WHAT THIS EXERCISE ASKS:
**a)** Does each statement agree with the mailing-list thread on bss refcounting: (i) Ben planned to add code that explicitly cleans up current_bss when it is not NULL; (ii) Ben found an obvious cleanup method in sme.c; (iii) a reference is claimed when the bss pointer is assigned in ieee80211_mgd_assoc? Answer yes or no for each and quote the words of the thread that decide it.
**b)** Could you carry the mailing-list thread on bss refcounting forward, starting right after its final sentence?
**** READING TEXT
Looks like much of the action happens on work-queues. I'm wondering if
we managed to delete wdev objects before we have completely cleaned up
in some cases...

I was planning to add code to explicitly clean up current_bss if it
is not NULL in whatever code actually does the final cleanup for
wdev objects.

I didn't see an obvious cleanup method in sme.c, but will go look around
some more...

Thanks,
Ben

>
> johannes
>


--
Ben Greear <[email protected]>
Candela Technologies Inc http://www.candelatech.com


2013-06-17 19:03:04

by Johannes Berg

[permalink] [raw]
Subject: Re: Lots of confusion on bss refcounting.

On Mon, 2013-06-17 at 11:49 -0700, Ben Greear wrote:

> We create an assoc_data, assign a bss pointer in ieee80211_mgd_assoc,
> but do not claim a reference.

Heh, yeah, I was actually looking at this code too but didn't have time
today to finish my thoughts ...

> Later, when deleting the assoc_data, the ref is not freed either,
> except in one error path where it is explicitly freed:
>
> if (!ieee80211_assoc_success(sdata, *bss, mgmt, len)) {
> /* oops -- internal error -- send timeout for now */
> ieee80211_destroy_assoc_data(sdata, false);
> cfg80211_put_bss(sdata->local->hw.wiphy, *bss);
> return RX_MGMT_CFG80211_ASSOC_TIMEOUT;
> }
>
> This seems ripe for bugs, if not already buggy.
>
> Maybe we should be more explicit about always grabbing a ref when
> we take a reference to the pointer, and always put it when we
> destroy the pointer?

I think the reference is actually given to mac80211 by cfg80211 in
cfg80211_mlme_assoc(), so we shouldn't need to grab a reference?
********
**** DATASET EXTRACT
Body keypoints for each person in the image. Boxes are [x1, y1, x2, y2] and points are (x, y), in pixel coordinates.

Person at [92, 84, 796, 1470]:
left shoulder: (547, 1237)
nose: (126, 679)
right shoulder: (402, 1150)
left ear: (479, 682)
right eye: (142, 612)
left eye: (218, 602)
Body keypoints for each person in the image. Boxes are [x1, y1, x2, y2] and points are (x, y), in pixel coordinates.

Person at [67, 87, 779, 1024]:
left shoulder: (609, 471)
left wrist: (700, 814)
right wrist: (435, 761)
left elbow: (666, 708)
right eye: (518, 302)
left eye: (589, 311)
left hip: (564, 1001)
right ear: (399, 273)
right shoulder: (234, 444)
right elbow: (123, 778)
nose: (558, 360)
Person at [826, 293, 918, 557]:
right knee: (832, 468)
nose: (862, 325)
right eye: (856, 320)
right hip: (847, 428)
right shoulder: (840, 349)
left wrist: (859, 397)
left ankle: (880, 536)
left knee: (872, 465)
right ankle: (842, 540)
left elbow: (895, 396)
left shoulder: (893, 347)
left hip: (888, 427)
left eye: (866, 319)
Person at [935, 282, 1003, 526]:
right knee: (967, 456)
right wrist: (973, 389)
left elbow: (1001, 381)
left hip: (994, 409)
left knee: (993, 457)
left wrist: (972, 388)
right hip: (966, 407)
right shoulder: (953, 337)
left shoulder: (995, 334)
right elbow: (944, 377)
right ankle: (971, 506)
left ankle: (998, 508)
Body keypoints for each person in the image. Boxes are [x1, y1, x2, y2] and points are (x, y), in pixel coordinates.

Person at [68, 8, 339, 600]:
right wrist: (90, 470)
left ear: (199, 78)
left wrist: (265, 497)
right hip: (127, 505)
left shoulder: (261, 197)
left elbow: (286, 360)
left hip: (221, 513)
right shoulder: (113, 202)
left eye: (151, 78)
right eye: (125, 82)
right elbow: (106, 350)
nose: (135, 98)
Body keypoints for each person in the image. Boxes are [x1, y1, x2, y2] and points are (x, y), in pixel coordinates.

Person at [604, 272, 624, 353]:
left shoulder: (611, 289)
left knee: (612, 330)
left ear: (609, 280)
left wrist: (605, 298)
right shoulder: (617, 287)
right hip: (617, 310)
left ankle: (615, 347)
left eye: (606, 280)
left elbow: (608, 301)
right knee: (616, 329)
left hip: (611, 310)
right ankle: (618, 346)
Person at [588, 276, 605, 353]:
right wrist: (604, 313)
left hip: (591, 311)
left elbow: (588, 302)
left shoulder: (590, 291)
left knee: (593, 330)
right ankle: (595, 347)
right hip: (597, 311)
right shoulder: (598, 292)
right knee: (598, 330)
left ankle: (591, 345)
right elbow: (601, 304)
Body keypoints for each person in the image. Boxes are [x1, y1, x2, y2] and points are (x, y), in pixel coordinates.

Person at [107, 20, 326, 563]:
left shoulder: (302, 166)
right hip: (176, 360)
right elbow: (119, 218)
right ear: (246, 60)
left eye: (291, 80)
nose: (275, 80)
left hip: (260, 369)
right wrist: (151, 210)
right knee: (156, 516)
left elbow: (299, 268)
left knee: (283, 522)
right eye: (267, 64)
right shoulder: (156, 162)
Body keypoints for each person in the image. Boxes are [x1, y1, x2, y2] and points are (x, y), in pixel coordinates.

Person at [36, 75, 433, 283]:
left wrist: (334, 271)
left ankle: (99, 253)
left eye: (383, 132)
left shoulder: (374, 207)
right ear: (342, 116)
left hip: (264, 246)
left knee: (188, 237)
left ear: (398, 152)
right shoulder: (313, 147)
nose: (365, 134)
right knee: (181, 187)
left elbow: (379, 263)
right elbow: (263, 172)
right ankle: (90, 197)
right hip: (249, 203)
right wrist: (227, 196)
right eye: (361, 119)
********
RESPONSES TO THE TASKS:
**a)**
(i) Yes: "I was planning to add code to explicitly clean up current_bss if it is not NULL"
(ii) No: "I didn't see an obvious cleanup method in sme.c"
(iii) No: "but do not claim a reference."

**b)**
Although I'm certainly willing to change this and make cfg80211 always
put the reference after calling rdev_assoc() so that the driver/mac80211
would be responsible for obtaining its own if it needs to hang on to the
struct.

This does seem broken though.

johannes


2013-06-18 12:49:35

by Johannes Berg

[permalink] [raw]
Subject: Re: Lots of confusion on bss refcounting.

On Mon, 2013-06-17 at 17:30 -0700, Ben Greear wrote:
> On 06/17/2013 02:31 PM, Ben Greear wrote:
> > On 06/17/2013 12:09 PM, Ben Greear wrote:
> >> On 06/17/2013 12:02 PM, Johannes Berg wrote:
> >
> >> The bss reference is passed back, and through luck or careful programming,
> >> it *seems* that all paths related to calling ieee80211_rx_mgmt_assoc_resp
> >> managed to consume the bss.
> >>
> >> I haven't figured out yet why this is not an erroneous put since I didn't
> >> find the reference taken in the first place.
> >>
> >> I'm going to work on making some changes to the ref counting scheme
> >> a bit. I'd rather have the code perhaps take and put a few refs
> >> it might otherwise skip to keep the ownership cleaner and make
> >> the code easier to debug and understand...
> >>
> >> I'll post some for RFC when I make some progress.
> >
> > I think I found at least some of the leaks.
> >
> > In places like ieee80211_mgd_stop, we were calling ieee80211_destroy_assoc_data,
> > but it was not putting the bss reference.
> >
> > I'll post some RFC patches in a minute or two...first is debugging
> > logic, second attempts to fix bss ref counting. This needs more
> > testing before it is applied...we will continue testing it....
>
> It seems that the wdev objects (struct wireless_dev) can also
> hold a reference to the bss.
>
> Do you happen to know what code is responsible for destructing
> those objects? I want to check to make sure it properly puts
> its reference.

You mean ->current_bss? That should be handled in all the callbacks in
sme.c or so

johannes


2013-06-17 21:31:50

by Ben Greear

[permalink] [raw]
Subject: Re: Lots of confusion on bss refcounting.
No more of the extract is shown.